Der sich im Insolvenzverfahren in Eigenverantwortung befindliche Flughafen Paderborn hat sich mit den Beschäftigten auf einen Sozialplan und einen neuen Tarifvertrag verständigt, die auch schon unterzeichnet wurden. Die Vereinbarung sei ein "Meilenstein" für den nachhaltigen Weiterbetrieb des Airports, teilte die Kanzlei des gerichtlich bestellte Generalbevollmächtigte des Flughafens, der Bielefedler Rechtsanwalt Dr. Yorck Streitbörger, mit.

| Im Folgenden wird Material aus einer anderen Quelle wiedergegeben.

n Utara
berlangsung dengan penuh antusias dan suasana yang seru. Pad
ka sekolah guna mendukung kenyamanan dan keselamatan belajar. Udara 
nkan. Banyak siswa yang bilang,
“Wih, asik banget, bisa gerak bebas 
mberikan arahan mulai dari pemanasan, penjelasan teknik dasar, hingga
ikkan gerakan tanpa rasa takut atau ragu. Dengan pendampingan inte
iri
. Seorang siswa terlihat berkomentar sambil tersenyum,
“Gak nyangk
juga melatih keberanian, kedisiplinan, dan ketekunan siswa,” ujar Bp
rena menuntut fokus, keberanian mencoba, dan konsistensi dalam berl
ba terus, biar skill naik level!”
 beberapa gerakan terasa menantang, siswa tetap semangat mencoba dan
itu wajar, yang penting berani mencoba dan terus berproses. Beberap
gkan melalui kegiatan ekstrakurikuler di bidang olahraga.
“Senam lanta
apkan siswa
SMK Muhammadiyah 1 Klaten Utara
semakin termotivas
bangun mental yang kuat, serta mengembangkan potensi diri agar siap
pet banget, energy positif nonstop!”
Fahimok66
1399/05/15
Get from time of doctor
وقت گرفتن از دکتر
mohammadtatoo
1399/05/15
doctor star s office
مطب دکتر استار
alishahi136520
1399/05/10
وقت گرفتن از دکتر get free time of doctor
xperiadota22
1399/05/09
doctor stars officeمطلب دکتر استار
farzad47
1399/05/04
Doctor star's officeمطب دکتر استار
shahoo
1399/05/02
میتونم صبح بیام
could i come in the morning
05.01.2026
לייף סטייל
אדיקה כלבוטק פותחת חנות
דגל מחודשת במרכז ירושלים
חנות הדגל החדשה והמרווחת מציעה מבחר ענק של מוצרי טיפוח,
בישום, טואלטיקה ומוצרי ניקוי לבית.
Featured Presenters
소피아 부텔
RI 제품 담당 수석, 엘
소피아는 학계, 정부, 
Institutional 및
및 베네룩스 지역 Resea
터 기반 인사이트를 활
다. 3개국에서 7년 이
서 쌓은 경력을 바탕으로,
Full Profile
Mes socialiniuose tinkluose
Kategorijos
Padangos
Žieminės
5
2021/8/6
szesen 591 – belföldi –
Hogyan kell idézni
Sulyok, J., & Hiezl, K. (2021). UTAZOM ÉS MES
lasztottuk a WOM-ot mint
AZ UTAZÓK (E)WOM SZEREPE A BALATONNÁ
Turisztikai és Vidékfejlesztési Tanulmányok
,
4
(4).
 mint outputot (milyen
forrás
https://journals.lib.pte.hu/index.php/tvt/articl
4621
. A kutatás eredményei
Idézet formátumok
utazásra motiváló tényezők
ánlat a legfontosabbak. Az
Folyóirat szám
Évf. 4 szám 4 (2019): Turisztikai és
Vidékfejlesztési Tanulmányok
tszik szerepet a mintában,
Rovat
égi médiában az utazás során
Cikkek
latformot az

Die Eckpunkte auf die man sich geeinigt habe, sähen eine Reduzierung der Gesamtbelegschaft von 170 auf 65 Beschäftigte vor, so die Kanzlei. Ohne diesen Abbau von rund zwei Dritteln der Arbeitskräfte wäre die Stilllegung des Flughafens unabwendbar. 65 der gekündigten Mitarbeiter würden in eine Transfergesellschaft wechseln, Staat und Flughafen würden sich ihren Lohn für die kommenden 12 Monate aufteilen. Mit anderen seien Aufhebungsverträge geschlossen worden.

Die verbleibenden Angestellten sollen ohne Lohnabschläge weiterarbeiten. "Sie durchlaufen zurzeit diverse Schulungen, um in der Neuverteilung von Aufgaben optimal einsetzbar zu sein", so die Mitteilung.

Gläubiger sollen Anfang Dezember über Sanierungsplan abstimmen

Die Gewerkschaft Komba habe im Namen der Flughafenfeuerwehr ebenfalls einen neuen Tarifvertrag unterzeichnet, der für die Feuerwehr 24-Stunden-Dienste mit Ruhezeiten regelt. Zudem habe die Flughafenfeuerwehr bereits drei größere, aus Kostengründen gebrauchte Löschfahrzeuge zum Preis von rund einer halben Million Euro erhalten, "um auch bei reduziertem Personalstamm und Übernahmen anderer Aufgaben im Flughafenbetrieb einsatzbereit sein zu können." Die alten Feuerwehrfahrzeuge sollen in Zahlung gegeben werden, was die Kosten noch einmal um mehr als die Hälfte reduzieren würde. Ein bestehender Hangar werde für rund eine halbe Million Euro zur neuen Feuerwehrwache mit Ruheräumen umgebaut.

"Die Neustrukturierung im Verfahren der Insolvenz in Eigenverwaltung (Planinsolvenz) ist kein 'Problem', sondern eine große Chance für den Erhalt der Infrastruktur und die verbleibenden Arbeitsplätze", erklärte die Kanzlei zudem. Die Flughafen-Geschäftsführung mit Dr. Marc Cezanne an der Spitze verbleibe auch während der Insolvenz in Eigenverantwortung im Amt. Ihm zur Seite stehen für den Zeitraum des Verfahrens der Generalbevollmächtigte Streitbörger und Stefan Meyer von der Pluta Rechtsanwalts GmbH, der als vorläufiger Sachwalter die Interessen der Gläubiger schütze. Zu diesen zählten unter anderen die Sparkasse Paderborn, die Kommunale Zusatzversorgungskasse (KVW) aus Münster und die Bundesanstalt für Arbeit.

Der nächste Zwischenschritt bei der Sanierung des Flughafens soll laut der Mitteilung Anfang Dezember erreicht werden. Streitbörger werde dann dem zuständigen Amtsgericht Paderborn einen mit dem Sachwalter und dem Gläubigerausschuss abgestimmten Insolvenzplan vorlegen, über den die Gläubigerversammlung im Januar abstimmen wird.